• **What you will do**
When you copy the records, keep every word exact and leave the pictures out.
Top of Source material
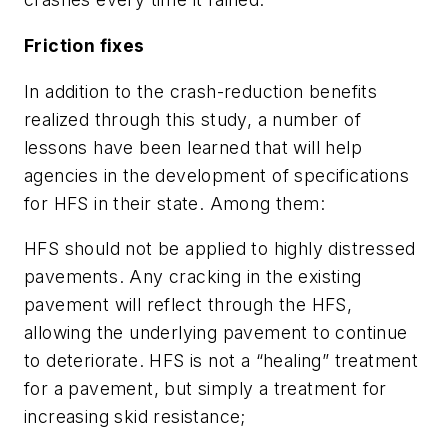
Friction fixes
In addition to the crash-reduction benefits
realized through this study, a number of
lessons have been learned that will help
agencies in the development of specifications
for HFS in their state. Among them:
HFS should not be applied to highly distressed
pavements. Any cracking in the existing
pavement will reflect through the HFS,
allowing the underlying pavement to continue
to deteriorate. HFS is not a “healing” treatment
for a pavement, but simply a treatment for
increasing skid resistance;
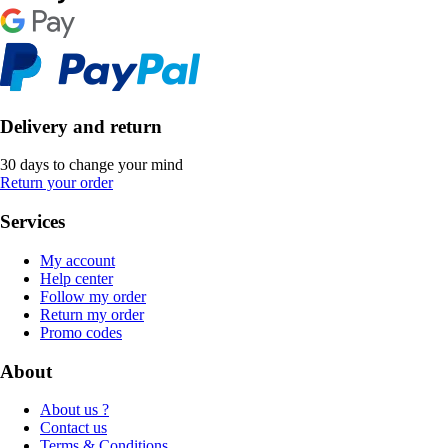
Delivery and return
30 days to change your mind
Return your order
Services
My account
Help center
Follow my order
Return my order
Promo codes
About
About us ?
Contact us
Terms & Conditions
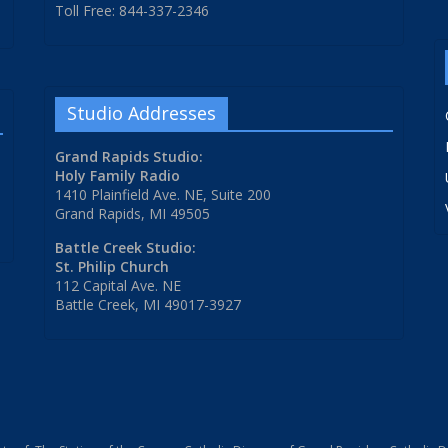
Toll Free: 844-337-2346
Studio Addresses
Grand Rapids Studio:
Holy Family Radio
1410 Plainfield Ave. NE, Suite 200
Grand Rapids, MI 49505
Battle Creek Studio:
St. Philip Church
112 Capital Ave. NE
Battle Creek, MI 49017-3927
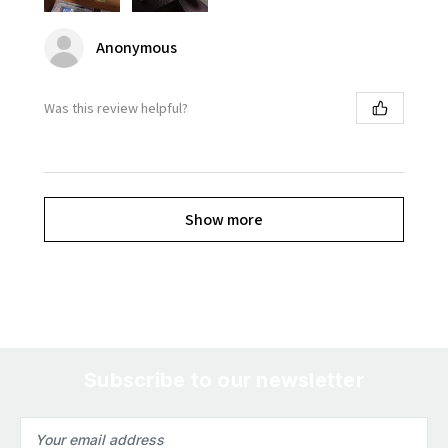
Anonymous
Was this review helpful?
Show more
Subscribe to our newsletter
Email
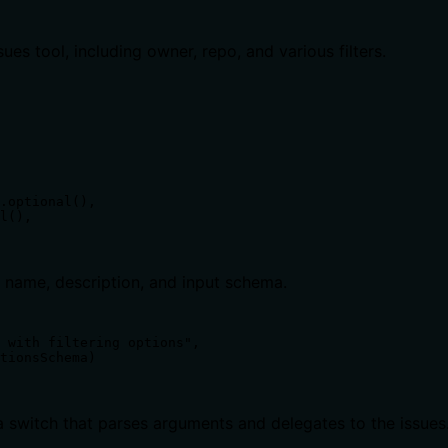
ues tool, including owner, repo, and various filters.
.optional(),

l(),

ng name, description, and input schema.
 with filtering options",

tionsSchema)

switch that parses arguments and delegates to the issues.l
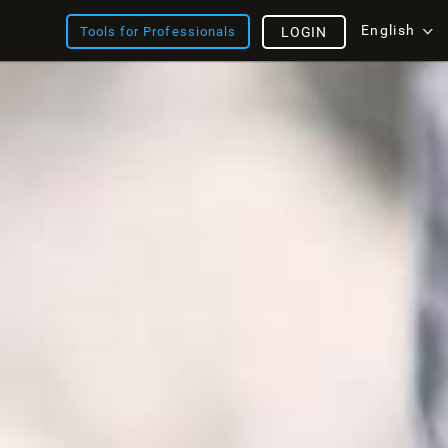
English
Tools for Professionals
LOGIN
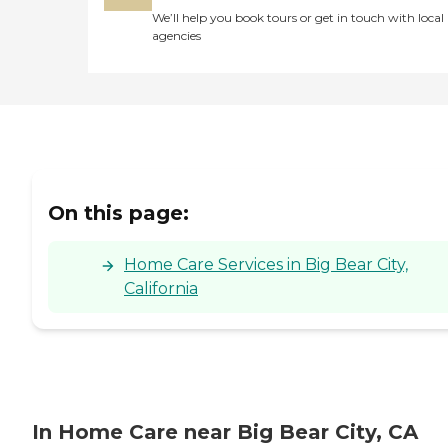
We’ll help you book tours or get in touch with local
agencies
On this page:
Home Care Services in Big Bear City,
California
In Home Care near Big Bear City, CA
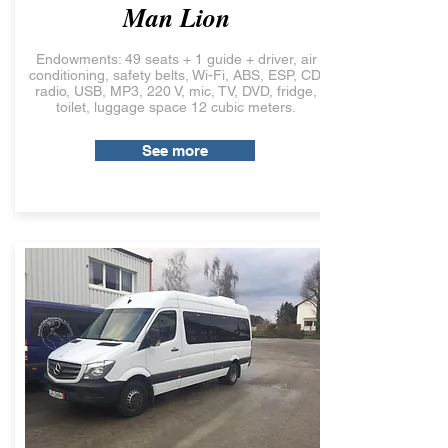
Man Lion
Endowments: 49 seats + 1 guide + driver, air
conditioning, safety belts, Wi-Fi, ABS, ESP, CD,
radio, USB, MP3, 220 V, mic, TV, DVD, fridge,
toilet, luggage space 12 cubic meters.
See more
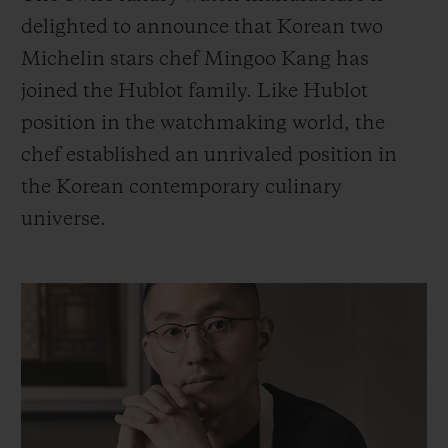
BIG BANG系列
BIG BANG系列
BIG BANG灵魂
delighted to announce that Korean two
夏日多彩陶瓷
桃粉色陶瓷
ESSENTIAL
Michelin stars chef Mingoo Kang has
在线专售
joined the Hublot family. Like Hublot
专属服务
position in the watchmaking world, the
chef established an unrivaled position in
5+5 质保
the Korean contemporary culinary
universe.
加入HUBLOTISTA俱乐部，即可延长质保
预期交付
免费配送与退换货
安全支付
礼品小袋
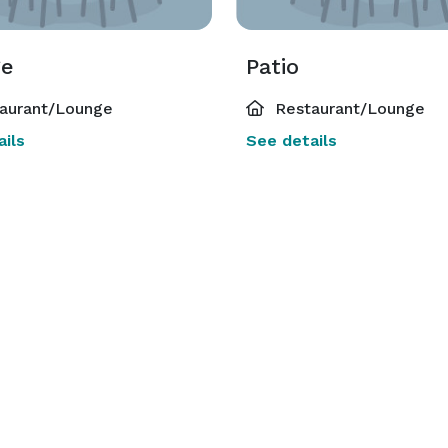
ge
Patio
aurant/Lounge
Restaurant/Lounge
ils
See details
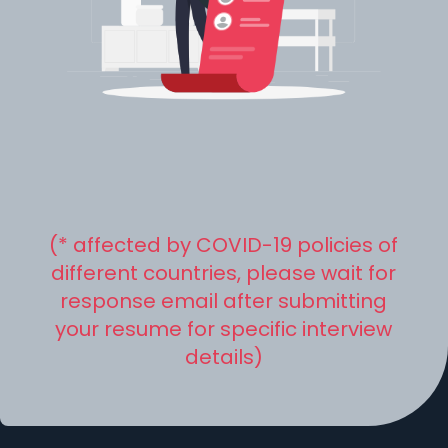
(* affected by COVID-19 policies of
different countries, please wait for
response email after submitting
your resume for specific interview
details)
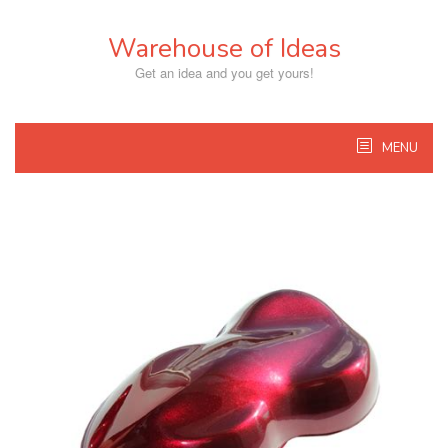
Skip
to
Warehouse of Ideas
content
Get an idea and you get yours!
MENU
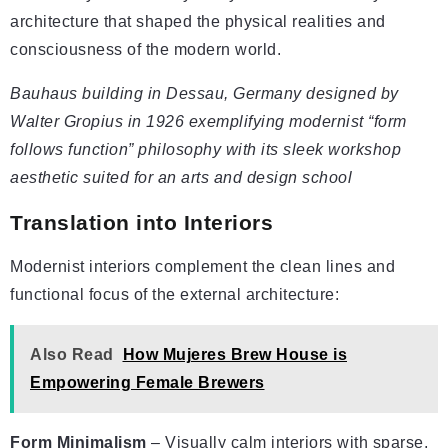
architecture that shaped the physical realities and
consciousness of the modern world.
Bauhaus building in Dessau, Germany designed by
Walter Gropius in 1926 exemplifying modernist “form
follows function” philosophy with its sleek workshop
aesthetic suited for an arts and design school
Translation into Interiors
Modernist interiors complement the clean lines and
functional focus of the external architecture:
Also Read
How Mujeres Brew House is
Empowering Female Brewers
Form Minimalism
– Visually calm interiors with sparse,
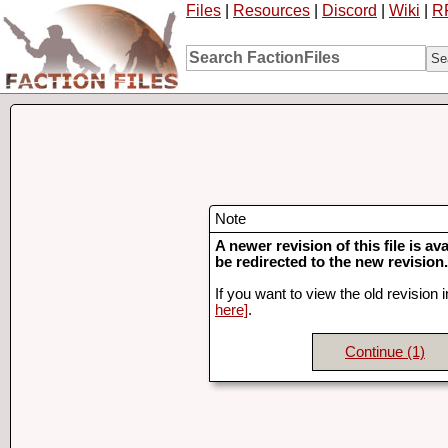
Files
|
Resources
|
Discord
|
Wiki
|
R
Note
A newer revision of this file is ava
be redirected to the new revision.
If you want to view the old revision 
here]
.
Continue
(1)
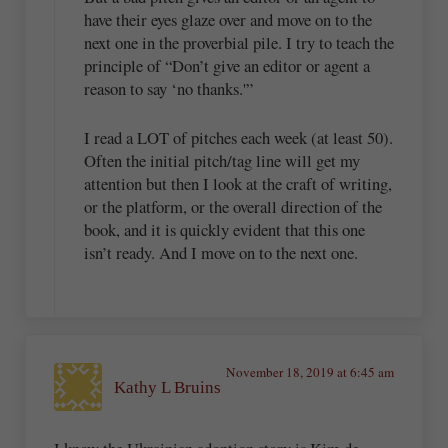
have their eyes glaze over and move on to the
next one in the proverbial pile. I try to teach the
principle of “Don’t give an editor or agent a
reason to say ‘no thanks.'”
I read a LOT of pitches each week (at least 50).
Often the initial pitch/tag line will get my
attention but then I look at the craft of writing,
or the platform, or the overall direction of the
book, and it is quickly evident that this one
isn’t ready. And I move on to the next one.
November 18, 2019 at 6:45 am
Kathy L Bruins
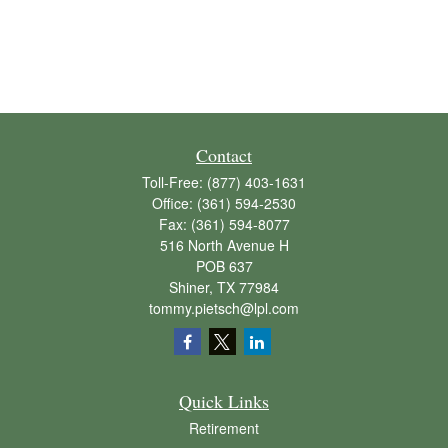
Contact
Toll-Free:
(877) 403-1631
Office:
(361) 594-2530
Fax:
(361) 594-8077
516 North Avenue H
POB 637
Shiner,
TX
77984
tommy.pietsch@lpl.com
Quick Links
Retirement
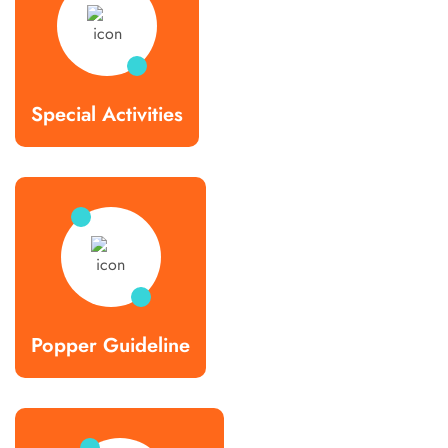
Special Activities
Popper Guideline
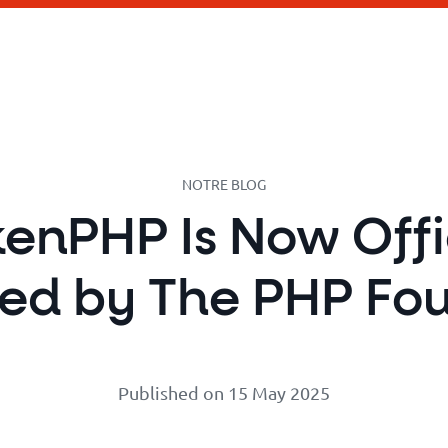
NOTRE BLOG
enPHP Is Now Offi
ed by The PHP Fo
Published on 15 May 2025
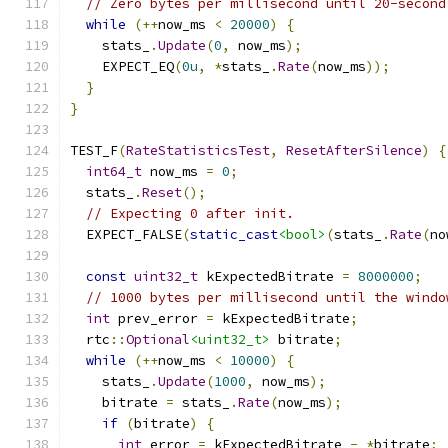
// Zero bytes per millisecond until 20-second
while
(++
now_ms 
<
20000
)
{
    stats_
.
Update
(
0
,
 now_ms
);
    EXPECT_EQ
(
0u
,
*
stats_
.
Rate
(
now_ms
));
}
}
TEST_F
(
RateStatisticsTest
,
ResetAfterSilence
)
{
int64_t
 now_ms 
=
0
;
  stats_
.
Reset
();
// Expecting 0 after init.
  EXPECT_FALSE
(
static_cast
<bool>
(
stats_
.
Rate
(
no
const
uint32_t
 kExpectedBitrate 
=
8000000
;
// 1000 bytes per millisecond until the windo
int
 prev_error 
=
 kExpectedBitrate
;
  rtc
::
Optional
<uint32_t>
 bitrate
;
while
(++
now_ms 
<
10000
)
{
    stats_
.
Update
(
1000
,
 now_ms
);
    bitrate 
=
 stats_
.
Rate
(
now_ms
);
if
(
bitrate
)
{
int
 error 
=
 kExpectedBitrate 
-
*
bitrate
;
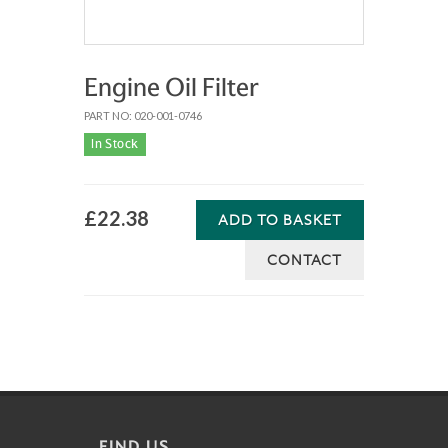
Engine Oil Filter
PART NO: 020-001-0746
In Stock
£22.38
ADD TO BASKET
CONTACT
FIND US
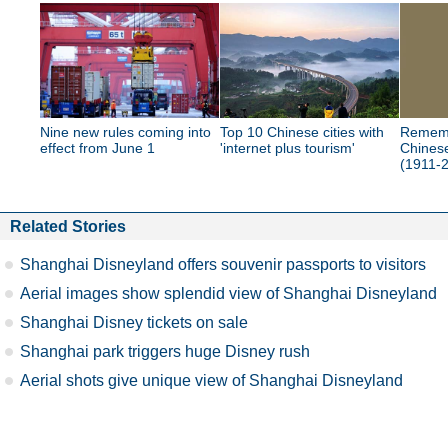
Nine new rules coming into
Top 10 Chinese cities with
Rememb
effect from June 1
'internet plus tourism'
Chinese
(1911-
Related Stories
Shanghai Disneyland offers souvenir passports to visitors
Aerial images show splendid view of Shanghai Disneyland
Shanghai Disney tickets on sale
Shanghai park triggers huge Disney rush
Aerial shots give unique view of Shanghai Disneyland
Bottom of Source material
• **Answer space**
Friction fixes
In addition to the crash-reduction benefits
realized through this study, a number of
lessons have been learned that will help
agencies in the development of specifications
for HFS in their state. Among them:
HFS should not be applied to highly distressed
pavements. Any cracking in the existing
pavement will reflect through the HFS,
allowing the underlying pavement to continue
to deteriorate. HFS is not a “healing” treatment
for a pavement, but simply a treatment for
increasing skid resistance;
Delivery and return
30 days to change your mind
Return your order
Services
My account
Help center
Follow my order
Return my order
Promo codes
About
About us ?
Contact us
Terms & Conditions
Toll Free: 844-337-2346
Studio Addresses
Grand Rapids Studio:
Holy Family Radio
1410 Plainfield Ave. NE, Suite 200
Grand Rapids, MI 49505
Battle Creek Studio:
St. Philip Church
112 Capital Ave. NE
Battle Creek, MI 49017-3927
Anonymous
Was this review helpful?
Show more
Subscribe to our newsletter
Email
ues tool, including owner, repo, and various filters.
.optional(),

l(),

ng name, description, and input schema.
 with filtering options",

tionsSchema)

switch that parses arguments and delegates to the issues.l
English
Tools for Professionals
LOGIN
We’ll help you book tours or get in touch with local
agencies
On this page:
Home Care Services in Big Bear City,
California
In Home Care near Big Bear City, CA
Man Lion
Endowments: 49 seats + 1 guide + driver, air
conditioning, safety belts, Wi-Fi, ABS, ESP, CD,
radio, USB, MP3, 220 V, mic, TV, DVD, fridge,
toilet, luggage space 12 cubic meters.
See more
BIG BANG系列
BIG BANG系列
BIG BANG灵魂
delighted to announce that Korean two
夏日多彩陶瓷
桃粉色陶瓷
ESSENTIAL
Michelin stars chef Mingoo Kang has
在线专售
joined the Hublot family. Like Hublot
专属服务
position in the watchmaking world, the
chef established an unrivaled position in
5+5 质保
the Korean contemporary culinary
universe.
加入HUBLOTISTA俱乐部，即可延长质保
预期交付
免费配送与退换货
安全支付
礼品小袋
ge
Patio
aurant/Lounge
Restaurant/Lounge
ils
See details
(* affected by COVID-19 policies of
different countries, please wait for
response email after submitting
your resume for specific interview
details)
Skip
to
Warehouse of Ideas
content
Get an idea and you get yours!
MENU
architecture that shaped the physical realities and
consciousness of the modern world.
Bauhaus building in Dessau, Germany designed by
Walter Gropius in 1926 exemplifying modernist “form
follows function” philosophy with its sleek workshop
aesthetic suited for an arts and design school
Translation into Interiors
Modernist interiors complement the clean lines and
functional focus of the external architecture:
Also Read
How Mujeres Brew House is
Empowering Female Brewers
Form Minimalism
– Visually calm interiors with sparse,
Files
|
Resources
|
Discord
|
Wiki
|
R
Note
A newer revision of this file is ava
be redirected to the new revision.
If you want to view the old revision 
here]
.
Continue
(1)
have their eyes glaze over and move on to the
next one in the proverbial pile. I try to teach the
principle of “Don’t give an editor or agent a
reason to say ‘no thanks.'”
I read a LOT of pitches each week (at least 50).
Often the initial pitch/tag line will get my
attention but then I look at the craft of writing,
or the platform, or the overall direction of the
book, and it is quickly evident that this one
isn’t ready. And I move on to the next one.
November 18, 2019 at 6:45 am
Kathy L Bruins
Contact
Toll-Free:
(877) 403-1631
Office:
(361) 594-2530
Fax:
(361) 594-8077
516 North Avenue H
POB 637
Shiner,
TX
77984
tommy.pietsch@lpl.com
Quick Links
Retirement
Special Activities
Popper Guideline
NOTRE BLOG
enPHP Is Now Offi
ed by The PHP Fo
Published on 15 May 2025
// Zero bytes per millisecond until 20-second
while
(++
now_ms 
<
20000
)
{
    stats_
.
Update
(
0
,
 now_ms
);
    EXPECT_EQ
(
0u
,
*
stats_
.
Rate
(
now_ms
));
}
}
TEST_F
(
RateStatisticsTest
,
ResetAfterSilence
)
{
int64_t
 now_ms 
=
0
;
  stats_
.
Reset
();
// Expecting 0 after init.
  EXPECT_FALSE
(
static_cast
<bool>
(
stats_
.
Rate
(
no
const
uint32_t
 kExpectedBitrate 
=
8000000
;
// 1000 bytes per millisecond until the windo
int
 prev_error 
=
 kExpectedBitrate
;
  rtc
::
Optional
<uint32_t>
 bitrate
;
while
(++
now_ms 
<
10000
)
{
    stats_
.
Update
(
1000
,
 now_ms
);
    bitrate 
=
 stats_
.
Rate
(
now_ms
);
if
(
bitrate
)
{
int
 error 
=
 kExpectedBitrate 
-
*
bitrate
;
Engine Oil Filter
PART NO: 020-001-0746
In Stock
£22.38
ADD TO BASKET
CONTACT
FIND US
Nine new rules coming into
Top 10 Chinese cities with
Rememb
effect from June 1
'internet plus tourism'
Chinese
(1911-
Related Stories
Shanghai Disneyland offers souvenir passports to visitors
Aerial images show splendid view of Shanghai Disneyland
Shanghai Disney tickets on sale
Shanghai park triggers huge Disney rush
Aerial shots give unique view of Shanghai Disneyland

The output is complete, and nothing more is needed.